**Exercise instructions:** Quote exactly, and only, the lines from the one with "PARTIES OF RECORD AND OTHERS RECEIVING NOTICE" through the end of the listing.

= = = = =

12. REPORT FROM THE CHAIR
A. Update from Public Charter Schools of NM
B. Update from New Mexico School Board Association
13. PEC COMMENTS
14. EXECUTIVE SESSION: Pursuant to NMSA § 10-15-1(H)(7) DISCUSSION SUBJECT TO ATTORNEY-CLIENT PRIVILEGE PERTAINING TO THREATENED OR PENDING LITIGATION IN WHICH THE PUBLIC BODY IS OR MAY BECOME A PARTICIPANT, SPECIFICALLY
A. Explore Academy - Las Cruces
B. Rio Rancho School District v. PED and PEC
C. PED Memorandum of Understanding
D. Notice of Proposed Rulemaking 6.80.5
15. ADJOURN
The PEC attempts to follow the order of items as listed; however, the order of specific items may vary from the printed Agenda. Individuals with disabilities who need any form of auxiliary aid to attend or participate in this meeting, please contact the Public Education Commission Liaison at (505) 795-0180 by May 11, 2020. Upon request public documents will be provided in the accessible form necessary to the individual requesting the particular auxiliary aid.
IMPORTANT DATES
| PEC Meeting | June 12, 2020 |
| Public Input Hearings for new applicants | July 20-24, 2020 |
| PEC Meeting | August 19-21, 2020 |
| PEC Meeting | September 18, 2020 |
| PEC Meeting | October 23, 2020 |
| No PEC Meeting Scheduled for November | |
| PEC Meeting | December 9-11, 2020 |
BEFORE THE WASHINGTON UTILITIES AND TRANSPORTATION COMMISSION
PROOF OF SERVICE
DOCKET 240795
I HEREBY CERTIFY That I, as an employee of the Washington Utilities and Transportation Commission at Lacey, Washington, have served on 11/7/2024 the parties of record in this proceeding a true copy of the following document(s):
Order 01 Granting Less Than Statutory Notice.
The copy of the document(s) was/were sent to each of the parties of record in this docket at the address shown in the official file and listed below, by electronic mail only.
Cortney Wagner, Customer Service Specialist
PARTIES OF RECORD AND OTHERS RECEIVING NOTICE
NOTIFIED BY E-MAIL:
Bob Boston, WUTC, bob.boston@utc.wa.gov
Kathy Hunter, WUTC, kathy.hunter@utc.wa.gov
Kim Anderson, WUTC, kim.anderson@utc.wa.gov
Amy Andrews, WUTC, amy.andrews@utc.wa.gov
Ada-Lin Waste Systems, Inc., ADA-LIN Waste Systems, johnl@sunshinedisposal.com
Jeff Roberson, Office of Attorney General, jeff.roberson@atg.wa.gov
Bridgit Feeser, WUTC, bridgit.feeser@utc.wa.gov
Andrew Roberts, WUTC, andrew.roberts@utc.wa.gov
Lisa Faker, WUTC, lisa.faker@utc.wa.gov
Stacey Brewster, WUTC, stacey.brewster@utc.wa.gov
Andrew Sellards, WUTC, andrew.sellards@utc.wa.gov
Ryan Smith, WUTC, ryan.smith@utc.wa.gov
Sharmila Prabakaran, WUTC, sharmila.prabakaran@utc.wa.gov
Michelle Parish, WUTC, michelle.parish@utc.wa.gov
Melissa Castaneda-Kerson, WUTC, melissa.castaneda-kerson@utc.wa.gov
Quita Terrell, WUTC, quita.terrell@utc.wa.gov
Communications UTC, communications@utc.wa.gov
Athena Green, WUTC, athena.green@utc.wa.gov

= = = = =

**Response below:**
PARTIES OF RECORD AND OTHERS RECEIVING NOTICE
NOTIFIED BY E-MAIL:
Bob Boston, WUTC, bob.boston@utc.wa.gov
Kathy Hunter, WUTC, kathy.hunter@utc.wa.gov
Kim Anderson, WUTC, kim.anderson@utc.wa.gov
Amy Andrews, WUTC, amy.andrews@utc.wa.gov
Ada-Lin Waste Systems, Inc., ADA-LIN Waste Systems, johnl@sunshinedisposal.com
Jeff Roberson, Office of Attorney General, jeff.roberson@atg.wa.gov
Bridgit Feeser, WUTC, bridgit.feeser@utc.wa.gov
Andrew Roberts, WUTC, andrew.roberts@utc.wa.gov
Lisa Faker, WUTC, lisa.faker@utc.wa.gov
Stacey Brewster, WUTC, stacey.brewster@utc.wa.gov
Andrew Sellards, WUTC, andrew.sellards@utc.wa.gov
Ryan Smith, WUTC, ryan.smith@utc.wa.gov
Sharmila Prabakaran, WUTC, sharmila.prabakaran@utc.wa.gov
Michelle Parish, WUTC, michelle.parish@utc.wa.gov
Melissa Castaneda-Kerson, WUTC, melissa.castaneda-kerson@utc.wa.gov
Quita Terrell, WUTC, quita.terrell@utc.wa.gov
Communications UTC, communications@utc.wa.gov
Athena Green, WUTC, athena.green@utc.wa.gov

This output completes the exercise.